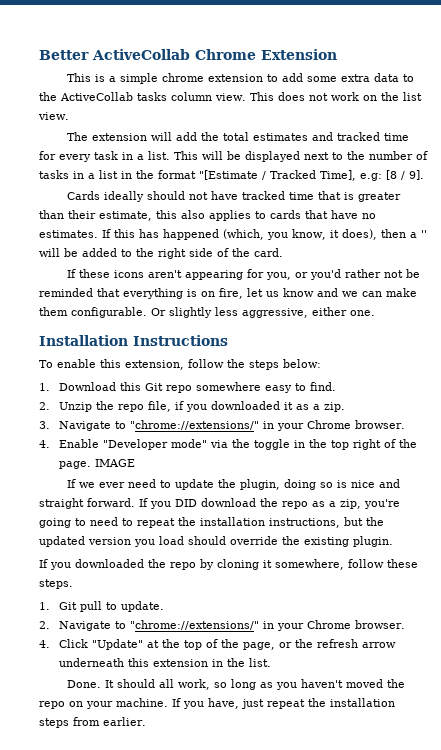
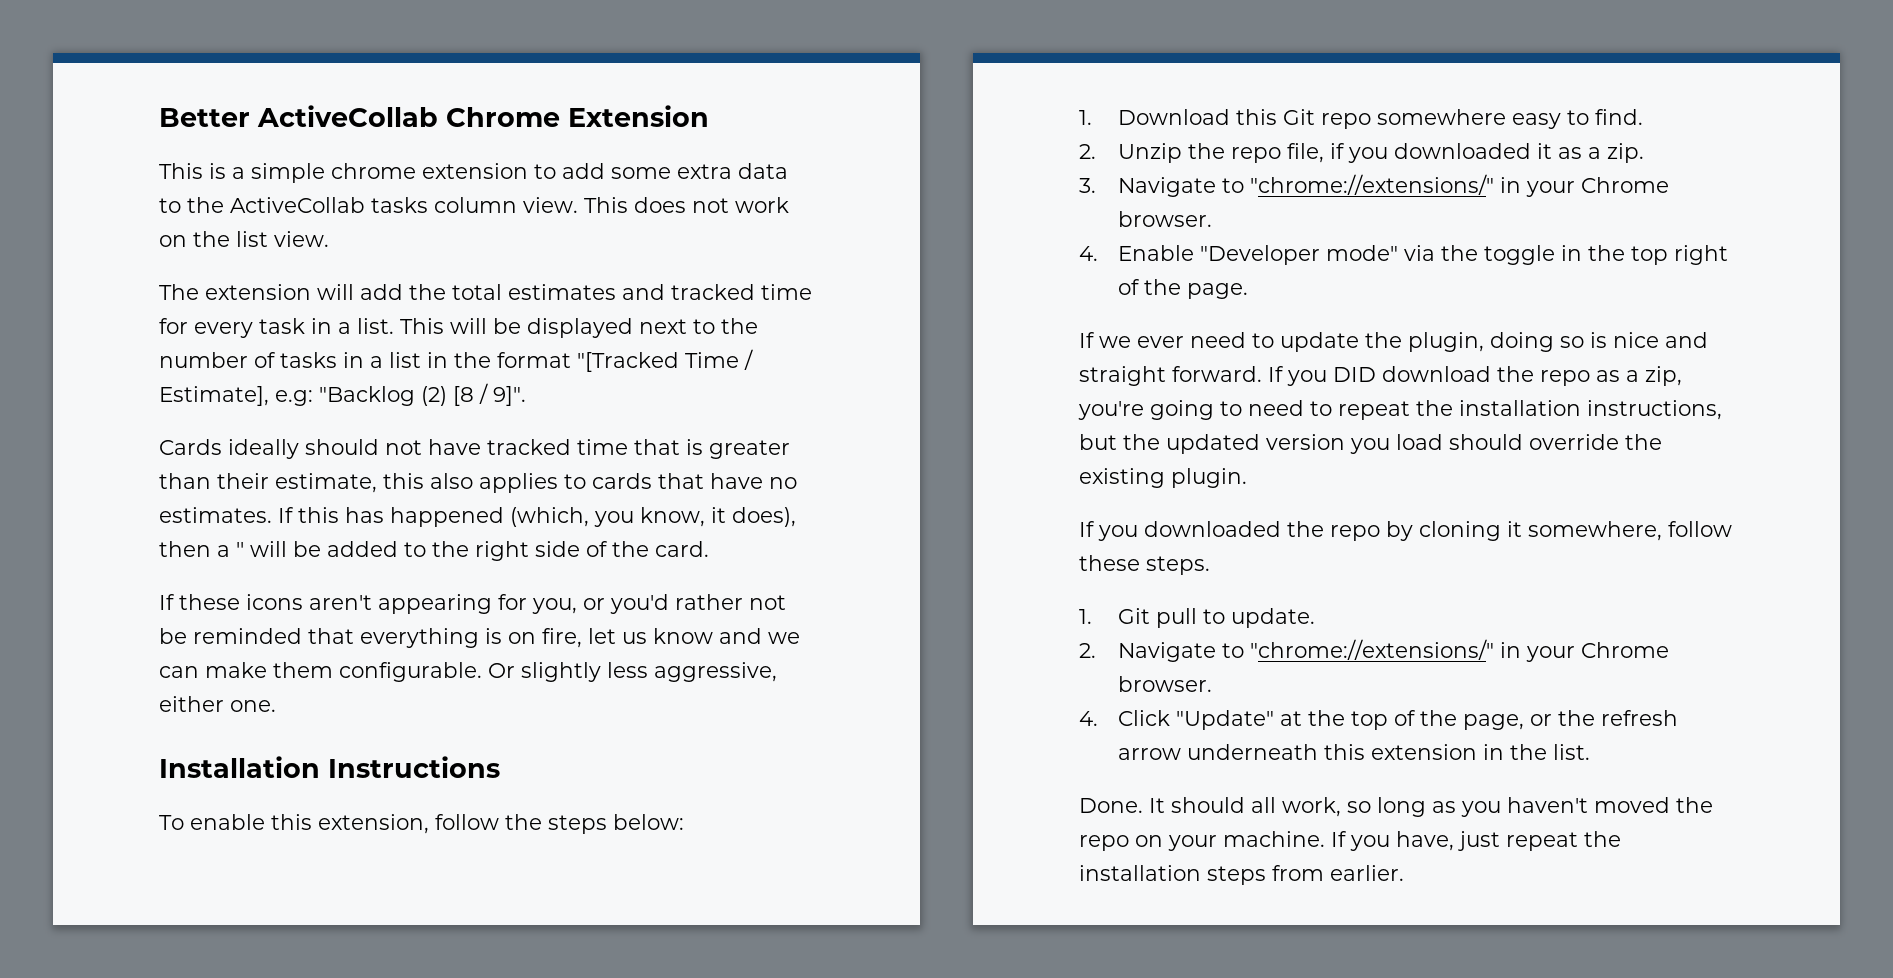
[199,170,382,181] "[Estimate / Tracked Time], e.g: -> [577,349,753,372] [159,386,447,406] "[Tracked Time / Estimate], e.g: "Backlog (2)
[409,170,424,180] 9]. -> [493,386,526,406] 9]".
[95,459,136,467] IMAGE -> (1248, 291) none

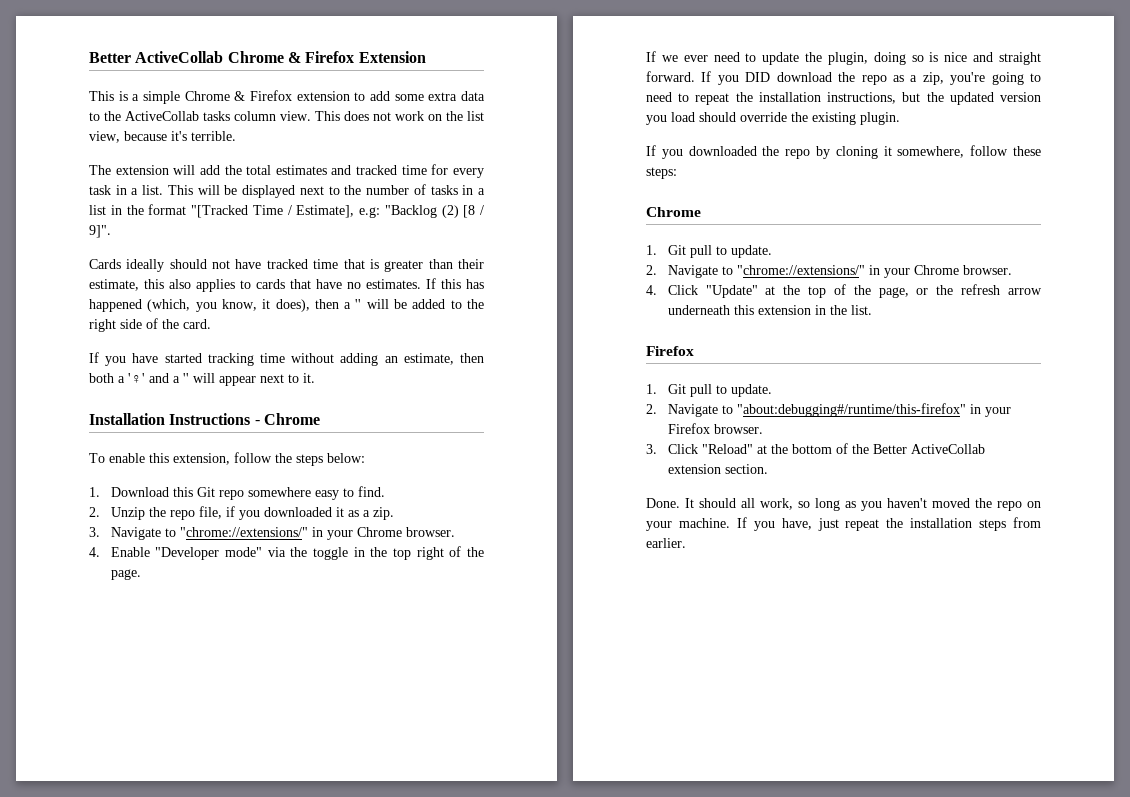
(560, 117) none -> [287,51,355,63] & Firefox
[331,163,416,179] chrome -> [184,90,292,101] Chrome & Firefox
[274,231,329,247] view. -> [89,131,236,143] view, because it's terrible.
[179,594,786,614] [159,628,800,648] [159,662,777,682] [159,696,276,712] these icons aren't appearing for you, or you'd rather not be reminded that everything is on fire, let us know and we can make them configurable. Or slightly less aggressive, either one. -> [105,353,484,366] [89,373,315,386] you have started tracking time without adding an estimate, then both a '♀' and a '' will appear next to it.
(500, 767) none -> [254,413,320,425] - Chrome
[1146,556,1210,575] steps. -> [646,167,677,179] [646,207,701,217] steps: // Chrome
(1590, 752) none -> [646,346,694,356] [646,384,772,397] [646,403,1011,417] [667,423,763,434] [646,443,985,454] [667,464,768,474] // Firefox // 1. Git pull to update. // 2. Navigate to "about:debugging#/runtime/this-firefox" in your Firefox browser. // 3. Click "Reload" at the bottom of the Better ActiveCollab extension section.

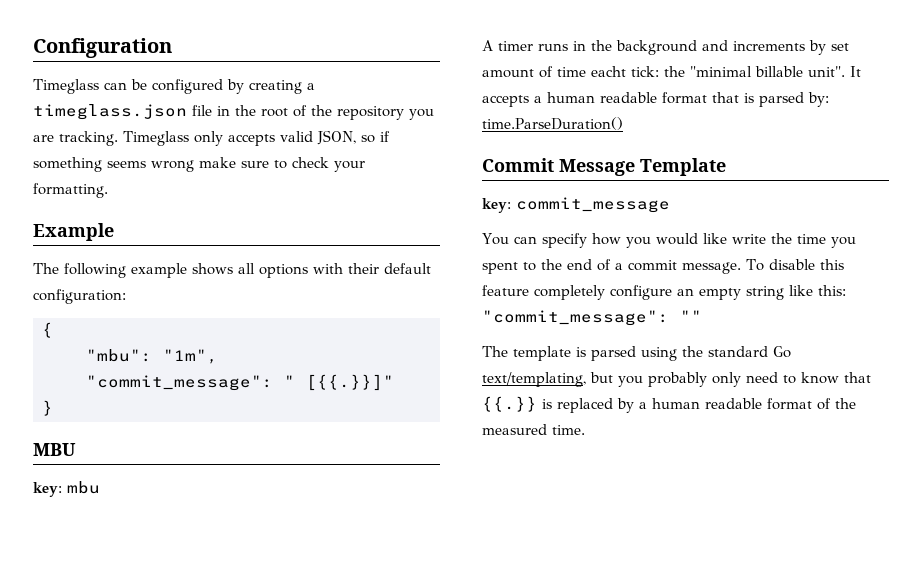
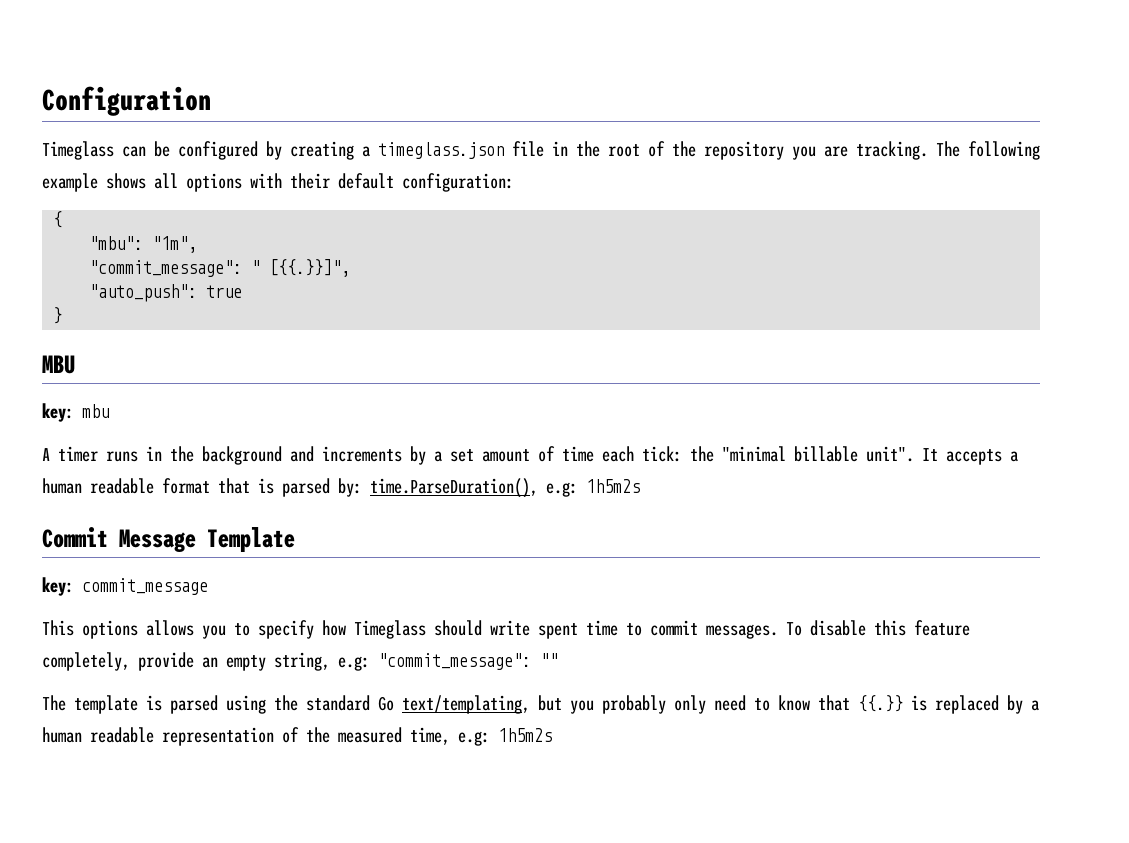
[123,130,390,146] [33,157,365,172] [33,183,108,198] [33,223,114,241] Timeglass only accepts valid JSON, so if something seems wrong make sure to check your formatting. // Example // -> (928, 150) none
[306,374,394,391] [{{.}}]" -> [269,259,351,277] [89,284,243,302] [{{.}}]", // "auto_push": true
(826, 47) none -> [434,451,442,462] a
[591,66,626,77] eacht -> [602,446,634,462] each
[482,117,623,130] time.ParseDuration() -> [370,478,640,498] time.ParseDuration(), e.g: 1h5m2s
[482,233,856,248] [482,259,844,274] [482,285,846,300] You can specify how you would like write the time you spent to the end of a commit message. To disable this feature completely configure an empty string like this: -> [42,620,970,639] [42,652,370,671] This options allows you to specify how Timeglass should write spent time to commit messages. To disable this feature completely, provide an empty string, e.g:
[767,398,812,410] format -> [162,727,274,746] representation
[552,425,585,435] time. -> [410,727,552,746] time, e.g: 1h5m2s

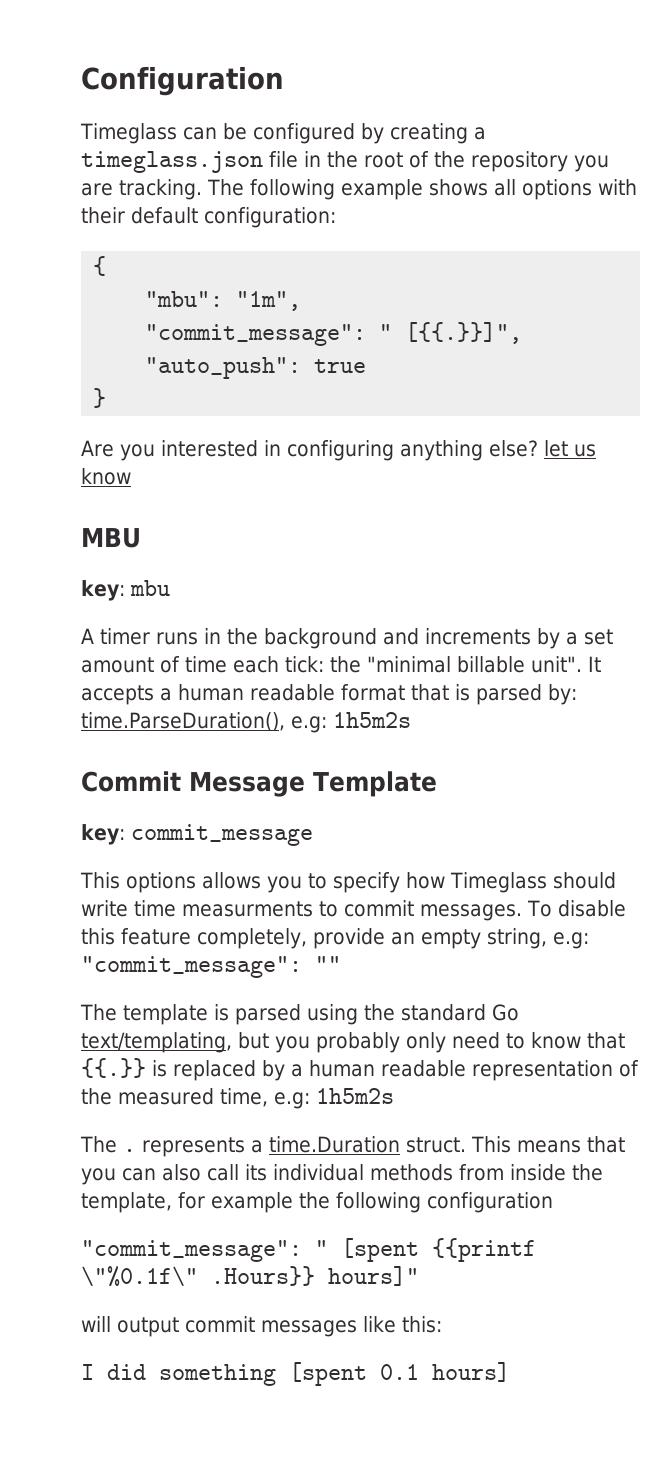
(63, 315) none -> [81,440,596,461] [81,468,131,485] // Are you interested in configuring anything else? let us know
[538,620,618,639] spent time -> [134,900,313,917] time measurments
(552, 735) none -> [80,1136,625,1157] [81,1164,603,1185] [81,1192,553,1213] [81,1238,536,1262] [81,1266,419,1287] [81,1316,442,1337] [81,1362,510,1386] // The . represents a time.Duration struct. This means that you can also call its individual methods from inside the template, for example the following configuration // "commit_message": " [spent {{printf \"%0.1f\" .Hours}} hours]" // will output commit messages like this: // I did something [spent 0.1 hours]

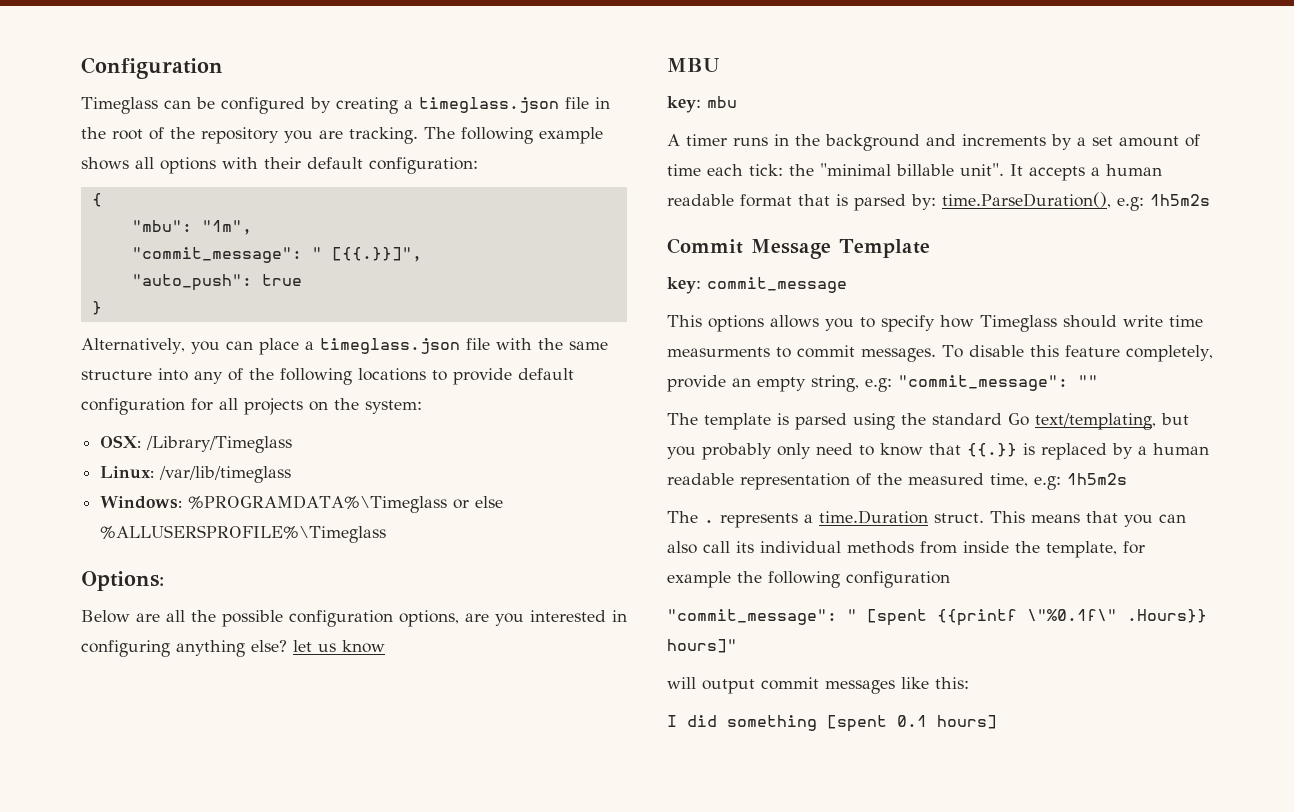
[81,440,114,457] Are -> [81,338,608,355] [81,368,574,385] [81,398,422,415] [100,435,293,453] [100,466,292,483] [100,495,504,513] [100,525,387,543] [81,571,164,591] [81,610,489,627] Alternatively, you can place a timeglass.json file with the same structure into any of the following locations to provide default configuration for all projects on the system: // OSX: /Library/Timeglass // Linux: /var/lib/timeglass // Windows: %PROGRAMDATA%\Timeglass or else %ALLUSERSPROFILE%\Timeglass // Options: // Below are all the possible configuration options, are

Job item: Output the listing exactly, pictures excluded.

Solution:
[199,170,382,181] "[Estimate / Tracked Time], e.g: -> [577,349,753,372] [159,386,447,406] "[Tracked Time / Estimate], e.g: "Backlog (2)
[409,170,424,180] 9]. -> [493,386,526,406] 9]".
[95,459,136,467] IMAGE -> (1248, 291) none

(560, 117) none -> [287,51,355,63] & Firefox
[331,163,416,179] chrome -> [184,90,292,101] Chrome & Firefox
[274,231,329,247] view. -> [89,131,236,143] view, because it's terrible.
[179,594,786,614] [159,628,800,648] [159,662,777,682] [159,696,276,712] these icons aren't appearing for you, or you'd rather not be reminded that everything is on fire, let us know and we can make them configurable. Or slightly less aggressive, either one. -> [105,353,484,366] [89,373,315,386] you have started tracking time without adding an estimate, then both a '♀' and a '' will appear next to it.
(500, 767) none -> [254,413,320,425] - Chrome
[1146,556,1210,575] steps. -> [646,167,677,179] [646,207,701,217] steps: // Chrome
(1590, 752) none -> [646,346,694,356] [646,384,772,397] [646,403,1011,417] [667,423,763,434] [646,443,985,454] [667,464,768,474] // Firefox // 1. Git pull to update. // 2. Navigate to "about:debugging#/runtime/this-firefox" in your Firefox browser. // 3. Click "Reload" at the bottom of the Better ActiveCollab extension section.

[123,130,390,146] [33,157,365,172] [33,183,108,198] [33,223,114,241] Timeglass only accepts valid JSON, so if something seems wrong make sure to check your formatting. // Example // -> (928, 150) none
[306,374,394,391] [{{.}}]" -> [269,259,351,277] [89,284,243,302] [{{.}}]", // "auto_push": true
(826, 47) none -> [434,451,442,462] a
[591,66,626,77] eacht -> [602,446,634,462] each
[482,117,623,130] time.ParseDuration() -> [370,478,640,498] time.ParseDuration(), e.g: 1h5m2s
[482,233,856,248] [482,259,844,274] [482,285,846,300] You can specify how you would like write the time you spent to the end of a commit message. To disable this feature completely configure an empty string like this: -> [42,620,970,639] [42,652,370,671] This options allows you to specify how Timeglass should write spent time to commit messages. To disable this feature completely, provide an empty string, e.g:
[767,398,812,410] format -> [162,727,274,746] representation
[552,425,585,435] time. -> [410,727,552,746] time, e.g: 1h5m2s

(63, 315) none -> [81,440,596,461] [81,468,131,485] // Are you interested in configuring anything else? let us know
[538,620,618,639] spent time -> [134,900,313,917] time measurments
(552, 735) none -> [80,1136,625,1157] [81,1164,603,1185] [81,1192,553,1213] [81,1238,536,1262] [81,1266,419,1287] [81,1316,442,1337] [81,1362,510,1386] // The . represents a time.Duration struct. This means that you can also call its individual methods from inside the template, for example the following configuration // "commit_message": " [spent {{printf \"%0.1f\" .Hours}} hours]" // will output commit messages like this: // I did something [spent 0.1 hours]

[81,440,114,457] Are -> [81,338,608,355] [81,368,574,385] [81,398,422,415] [100,435,293,453] [100,466,292,483] [100,495,504,513] [100,525,387,543] [81,571,164,591] [81,610,489,627] Alternatively, you can place a timeglass.json file with the same structure into any of the following locations to provide default configuration for all projects on the system: // OSX: /Library/Timeglass // Linux: /var/lib/timeglass // Windows: %PROGRAMDATA%\Timeglass or else %ALLUSERSPROFILE%\Timeglass // Options: // Below are all the possible configuration options, are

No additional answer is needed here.